Arkansas Democrat-Gazette

Ruling for hospital workers reversed

- STEPHEN STEED

A wage dispute between BHC Pinnacle Pointe Hospital and some of its employees belongs in arbitratio­n, not in court, the Arkansas Supreme Court ruled Thursday in reversing a circuit judge’s decision that favored the workers.

The workers in October 2018 sued the Little Rock behavioral health hospital for violations of the Arkansas Minimum Wage Act. They cited a Pinnacle Pointe policy of requiring its registered nurses and mental health technician­s “to clock out for a 30-minute unpaid break each shift — regardless of whether those employees were able to take a 30-minute break due to patient care and low staffing levels.”

The workers, who were paid hourly, stayed on duty and were not paid for that work, according to the lawsuit filed by John Holleman and Timothy Steadman of the Holleman & Associates firm in Little Rock. Employees who didn’t clock out for the 30-minute breaks were discipline­d, the lawsuit said.

The lawsuit sought classactio­n certificat­ion for a potential class of more than 40 workers, but didn’t specify an amount in lost wages.

Daniel Herrington and Allison Pearson, of the Friday, Eldredge & Clark law firm, argued for Pinnacle Pointe that conflict-resolution agreements signed by employees require third-party arbitratio­n, not a court of law, for such matters. Signing such agreements wasn’t mandatory, they said.

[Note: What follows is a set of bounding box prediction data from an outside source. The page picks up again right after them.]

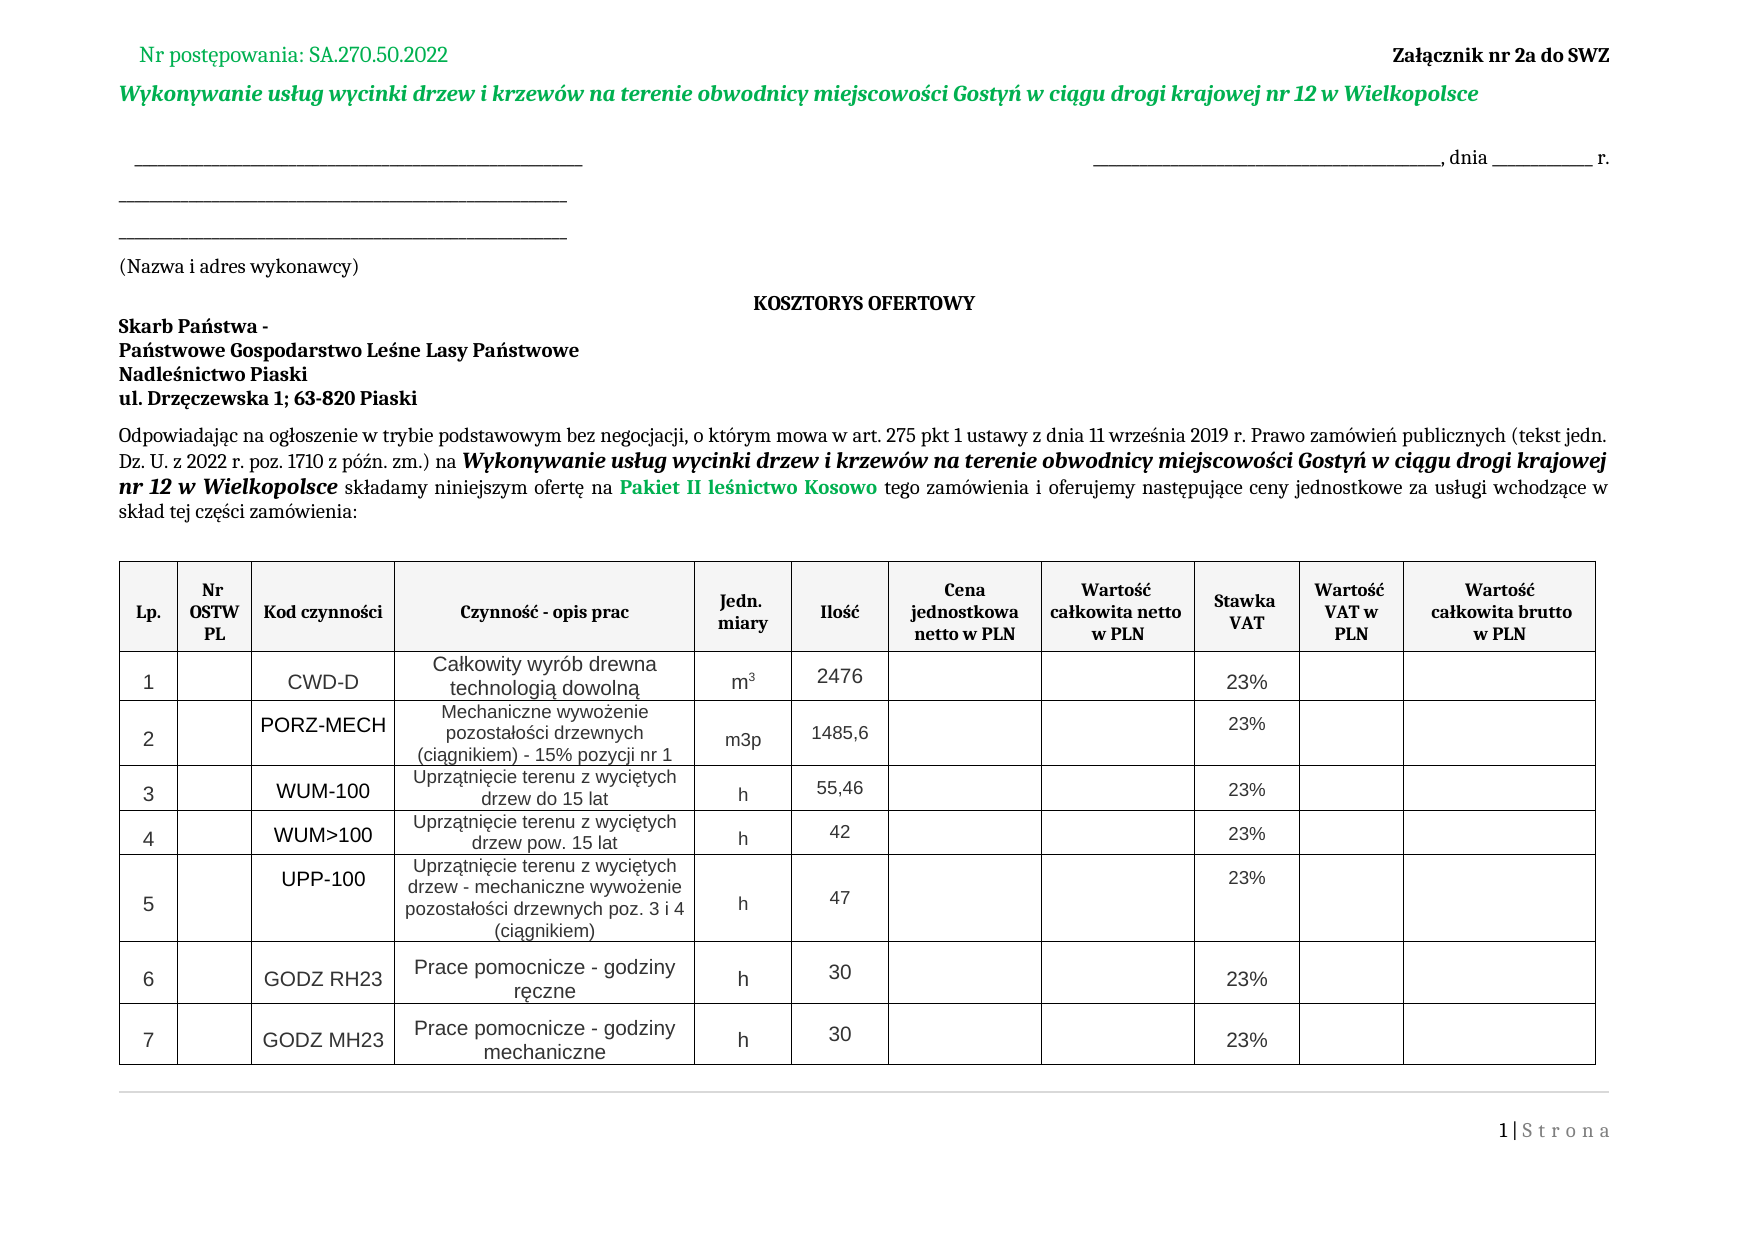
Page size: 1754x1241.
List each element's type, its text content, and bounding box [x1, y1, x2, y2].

table_cell 23% [1195, 855, 1299, 941]
table_cell WUM>100 [252, 811, 394, 854]
table_cell CWD-D [252, 652, 394, 699]
table_cell 55,46 [792, 766, 888, 809]
table_header Lp. [120, 562, 177, 651]
text (Nazwa i adres wykonawcy) [119, 255, 1609, 279]
table_cell 23% [1195, 1004, 1299, 1064]
table_cell h [695, 855, 791, 941]
table_header Stawka VAT [1195, 562, 1299, 651]
table_cell 3 [120, 766, 177, 809]
table_cell 4 [120, 811, 177, 854]
table_cell 23% [1195, 811, 1299, 854]
table_cell h [695, 766, 791, 809]
table_header Jedn. miary [695, 562, 791, 651]
table_header Kod czynności [252, 562, 394, 651]
table_cell GODZ RH23 [252, 942, 394, 1002]
table_cell Uprzątnięcie terenu z wyciętych drzew - mechaniczne wywożenie pozostałości drzewnych poz. 3 i 4 (ciągnikiem) [395, 855, 694, 941]
table_cell 2476 [792, 652, 888, 699]
text __________________________________________________________ _____________________________________________, dnia _____________ r. [119, 145, 1609, 169]
table_cell 1485,6 [792, 701, 888, 765]
table_cell 23% [1195, 942, 1299, 1002]
table_cell [1404, 855, 1595, 941]
table_cell [1300, 701, 1403, 765]
table_cell [178, 766, 251, 809]
table_cell [889, 942, 1041, 1002]
table_cell [1300, 942, 1403, 1002]
table_cell [1300, 811, 1403, 854]
table_cell 23% [1195, 652, 1299, 699]
table_cell [178, 855, 251, 941]
table_cell 1 [120, 652, 177, 699]
table_cell [1042, 701, 1194, 765]
table_cell [178, 1004, 251, 1064]
table_cell h [695, 942, 791, 1002]
table_cell [889, 811, 1041, 854]
table_cell Uprzątnięcie terenu z wyciętych drzew pow. 15 lat [395, 811, 694, 854]
table_cell 6 [120, 942, 177, 1002]
table_cell Całkowity wyrób drewna technologią dowolną [395, 652, 694, 699]
table_cell [1404, 942, 1595, 1002]
table_cell [889, 1004, 1041, 1064]
table_cell [1042, 766, 1194, 809]
text ul. Drzęczewska 1; 63-820 Piaski [119, 387, 1609, 411]
text __________________________________________________________ [119, 218, 1609, 242]
table_cell 7 [120, 1004, 177, 1064]
text __________________________________________________________ [119, 182, 1609, 206]
table_header Nr OSTWPL [178, 562, 251, 651]
table_cell [1042, 652, 1194, 699]
table_cell [178, 942, 251, 1002]
text Odpowiadając na ogłoszenie w trybie podstawowym bez negocjacji, o którym mowa w art. 275 pkt 1 ustawy z dnia 11 września 2019 r. Prawo zamówień publicznych (tekst jedn. Dz. U. z 2022 r. poz. 1710 z późn. zm.) na Wykonywanie usług wycinki drzew i krzewów na terenie obwodnicy miejscowości Gostyń w ciągu drogi krajowej nr 12 w Wielkopolsce składamy niniejszym ofertę na Pakiet II leśnictwo Kosowo tego zamówienia i oferujemy następujące ceny jednostkowe za usługi wchodzące w skład tej części zamówienia: [119, 423, 1609, 524]
text Państwowe Gospodarstwo Leśne Lasy Państwowe [119, 339, 1609, 363]
table_cell [178, 701, 251, 765]
table_cell h [695, 1004, 791, 1064]
table_cell WUM-100 [252, 766, 394, 809]
table_cell GODZ MH23 [252, 1004, 394, 1064]
table_cell [1404, 1004, 1595, 1064]
text Skarb Państwa - [119, 315, 1609, 339]
text KOSZTORYS OFERTOWY [119, 291, 1609, 315]
table_cell h [695, 811, 791, 854]
table_cell m3p [695, 701, 791, 765]
table_cell [1300, 855, 1403, 941]
table_header Czynność - opis prac [395, 562, 694, 651]
table_cell [1404, 811, 1595, 854]
table_cell [889, 855, 1041, 941]
table_header Wartość całkowita netto w PLN [1042, 562, 1194, 651]
text Nadleśnictwo Piaski [119, 363, 1609, 387]
table_cell [1042, 811, 1194, 854]
table_cell PORZ-MECH [252, 701, 394, 765]
table_cell 42 [792, 811, 888, 854]
table_cell 30 [792, 1004, 888, 1064]
table_cell [178, 652, 251, 699]
table_cell 5 [120, 855, 177, 941]
table_cell m3 [695, 652, 791, 699]
table_cell UPP-100 [252, 855, 394, 941]
table_cell Prace pomocnicze - godziny ręczne [395, 942, 694, 1002]
table_cell [889, 652, 1041, 699]
table_cell Prace pomocnicze - godziny mechaniczne [395, 1004, 694, 1064]
table_header Cena jednostkowa netto w PLN [889, 562, 1041, 651]
table_cell Uprzątnięcie terenu z wyciętych drzew do 15 lat [395, 766, 694, 809]
table_cell [1300, 652, 1403, 699]
table_cell [1404, 701, 1595, 765]
table_cell 47 [792, 855, 888, 941]
table_header Wartość całkowita brutto w PLN [1404, 562, 1595, 651]
table_cell 23% [1195, 701, 1299, 765]
table_cell [1300, 1004, 1403, 1064]
table_cell [1404, 652, 1595, 699]
table_cell [889, 701, 1041, 765]
table_cell 2 [120, 701, 177, 765]
table_cell [889, 766, 1041, 809]
table_cell 23% [1195, 766, 1299, 809]
table_header Ilość [792, 562, 888, 651]
table_header Wartość VAT w PLN [1300, 562, 1403, 651]
table_cell [1404, 766, 1595, 809]
table_cell [1042, 855, 1194, 941]
table_cell 30 [792, 942, 888, 1002]
table_cell [1042, 942, 1194, 1002]
table_cell [178, 811, 251, 854]
table_cell [1042, 1004, 1194, 1064]
table_cell Mechaniczne wywożenie pozostałości drzewnych (ciągnikiem) - 15% pozycji nr 1 [395, 701, 694, 765]
table_cell [1300, 766, 1403, 809]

Pulaski County Circuit Judge Timothy Fox in January 2019 dismissed Pinnacle Pointe’s argument, ruling that the workers were entitled to their day in court. The case in Fox’s court never got to

the point of legal arguments on the merits of the workers’ claims of the required 30-minute breaks and unpaid wages. Pinnacle Pointe appealed. In its divided ruling Thursday, the Supreme Court reversed Fox and remanded the case, ordering arbitratio­n.

The “Alternativ­e Resolution for Conflict” agreements “apply, without limitation, to disputes regarding the employment relationsh­ip, compensati­on, breaks and rest periods,” the court said in a majority opinion written by Justice Karen R. Baker.

Justice Josephine Linker Hart dissented, noting that employees who didn’t “opt out” of signing the agreements within a certain time limit “were bound to whatever was contained in those documents.”

“In effect, the ARC agreements simply direct workers to resolve any potential disputes in a less impartial forum where the playing field could be slanted toward the party with greater resources — and without the protection­s of a court of law,” Hart wrote. “The ARC agreements would curtail or altogether remove the workers’ constituti­onal rights to access the courts, due process, and free speech, in exchange for higher costs and a diminished ability to prove his or her case.”